Emergent Mind

LLMs for Relational Reasoning: How Far are We?

Published Jan 17, 2024 in cs.AI and cs.CL


Large language models (LLMs) have revolutionized many areas (e.g. natural language processing, software engineering, etc.) by achieving state-of-the-art performance on extensive downstream tasks. Aiming to achieve robust and general artificial intelligence, there has been a surge of interest in investigating the reasoning ability of the LLMs. Whereas the textual and numerical reasoning benchmarks adopted by previous works are rather shallow and simple, it is hard to conclude that the LLMs possess strong reasoning ability by merely achieving positive results on these benchmarks. Recent efforts have demonstrated that the LLMs are poor at solving sequential decision-making problems that require common-sense planning by evaluating their performance on the reinforcement learning benchmarks. In this work, we conduct an in-depth assessment of several state-of-the-art LLMs' reasoning ability based on the inductive logic programming (ILP) benchmark, which is broadly recognized as a representative and challenging measurement for evaluating logic program induction/synthesis systems as it requires inducing strict cause-effect logic to achieve robust deduction on independent and identically distributed (IID) and out-of-distribution (OOD) test samples. Our evaluations illustrate that compared with the neural program induction systems which are much smaller in model size, the state-of-the-art LLMs are much poorer in terms of reasoning ability by achieving much lower performance and generalization using either natural language prompting or truth-value matrix prompting.

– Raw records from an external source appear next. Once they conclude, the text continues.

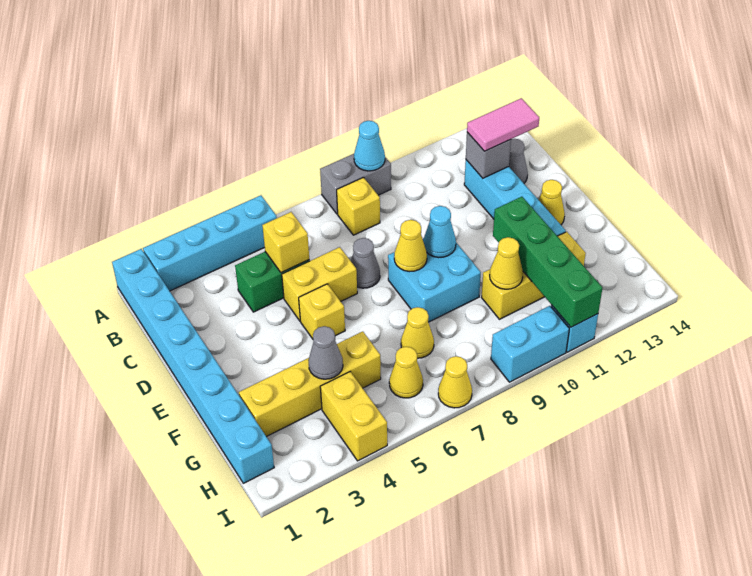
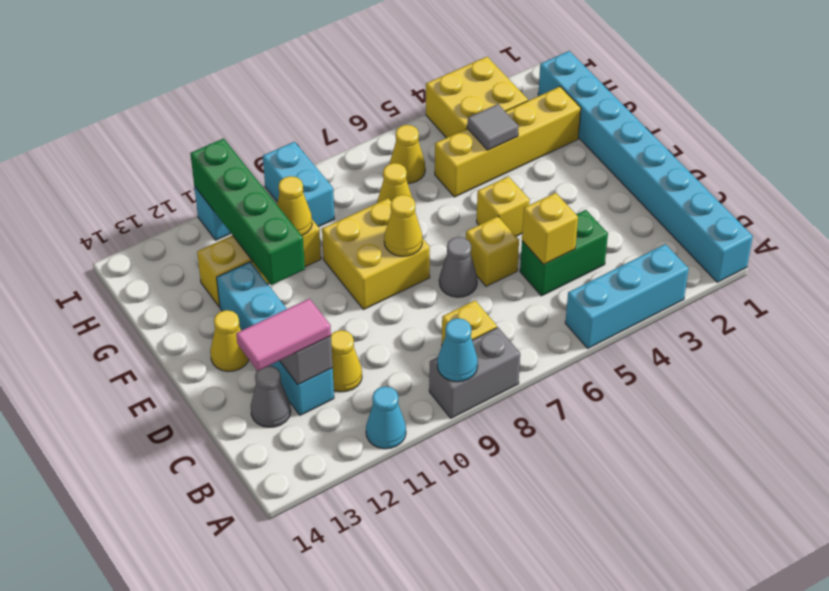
cyan brick A2:A5 level 1 -> cyan brick A3:A5 level 1
yellow brick D5:D6 level 1 -> yellow brick D6 level 1
cyan brick E8:F9 level 1 -> yellow brick E8:F9 level 1
cyan cone E9 level 2 -> cyan cone A11 level 1
grey cone G4 level 2 -> grey tile G4 level 2
yellow brick H4:I4 level 1 -> yellow brick H3:I4 level 1
yellow cone I7 level 1 -> yellow cone C11 level 1
cyan brick I9:I10 level 1 -> cyan brick H9:I9 level 1

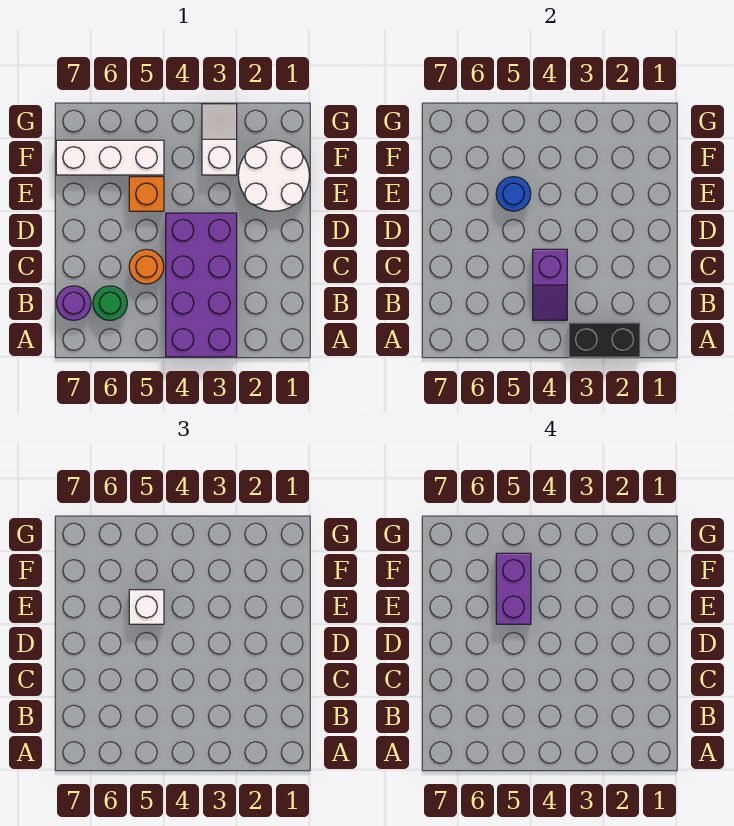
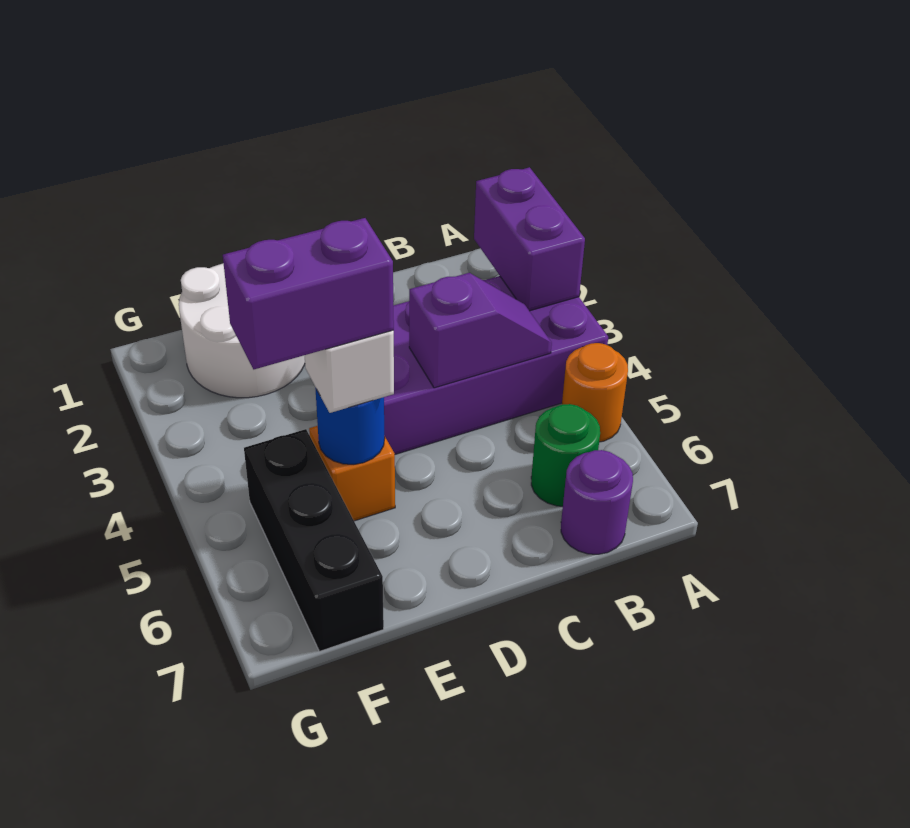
black brick A2:A3 level 2 -> purple brick A2:A3 level 2
orange round brick C5 level 1 -> orange round brick A5 level 1
white slope F3:G3 level 1 top F -> none
white brick F5:F7 level 1 -> black brick F5:F7 level 1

  • This paper evaluates the reasoning abilities of LLMs with a focus on relational reasoning using the Inductive Logic Programming benchmark.

  • The performance of state-of-the-art LLMs is compared to the Differentiable Logic Machines (DLM), which specializes in mimicking logical rule operations.

  • Findings show that LLMs, like GPT-4, perform less effectively in complex relational reasoning tasks compared to DLM, but have potential in logic synthesis.

  • The study tests various prompting strategies but finds that even advanced techniques like chain-of-thought do not consistently enhance LLMs' performance in relational reasoning.

  • The results suggest that the current capabilities of LLMs in higher-order reasoning are limited, prompting further research in model training for relational reasoning.

Understanding LLMs in the Context of Relational Reasoning

Overview of LLMs' Reasoning Abilities

The march towards true artificial intelligence has been marked by the development of extensive models capable of processing and understanding human language. LLMs, recognized for their remarkable achievements across various tasks, have significantly impacted the field. However, the fact that LLMs perform well on tasks that use simple reasoning benchmarks might not be enough to conclude they have strong reasoning capabilities. This paper takes a deeper dive into assessing the reasoning abilities of LLMs, particularly focusing on relational reasoning—a critical element of logical and problem-solving skills.

Benchmarking Relational Reasoning

The study makes use of the Inductive Logic Programming (ILP) benchmark, which challenges systems to deduce strict cause-effect logics based on given information. For instance, if provided data on family relations, the task is to infer complex relationships like grandparent or uncle based solely on baseline knowledge such as parent or sibling relations. Performing well in this space indicates a system's relational reasoning prowess, which can be a stepping stone towards developing general artificial intelligence.

To evaluate the LLMs, a suite of state-of-the-art models were put to the test against a neural program induction system known as the Differentiable Logic Machines (DLM), which uses neural networks to mimic logical rule operations. The models were compared in their effectiveness at reasoning about relationships between objects and processing provided specifications as input-output examples.

Evaluation Findings

The findings reveal that while the largest and most advanced LLMs—GPT-4 and GPT-4 Turbo—demonstrate strong performance in some cases, their abilities are notably diminished when facing tasks that require more complex reasoning. This is starkly contrasted by the DLM, which, although smaller in model size, outperformed LLMs across the board.

One component of the study scrutinized the effectiveness of different prompting strategies, including standard natural language prompting, truth-value matrix prompting, and a state-of-the-art technique known as "chain-of-thought" prompting. The study determined that the chain-of-thought approach, although previously successful in enhancing performance on other reasoning tasks, did not consistently improve outcomes in relational reasoning challenges. Additionally, LLMs showed more promise with tasks related to general graph reasoning when presented as truth-value matrices, suggesting they have potential in logic synthesis.

Implications and Future Research

These findings raise important questions about the current capabilities of LLMs when it comes to higher-order reasoning. While they have proven themselves adept at handling a variety of tasks that demand surface-level textual understanding, the leap to robust reasoning remains significant. This exploration also opens up avenues for future research, particularly in the form of model training that better aligns with the requirements of relational reasoning tasks.

Consequently, the study advocates for a more focused approach to evaluating and enhancing the reasoning abilities of LLMs. By pinpointing where these models excel and where they struggle, researchers can direct their efforts toward developing models that not only parse language but also understand and apply the underlying logic more comprehensively.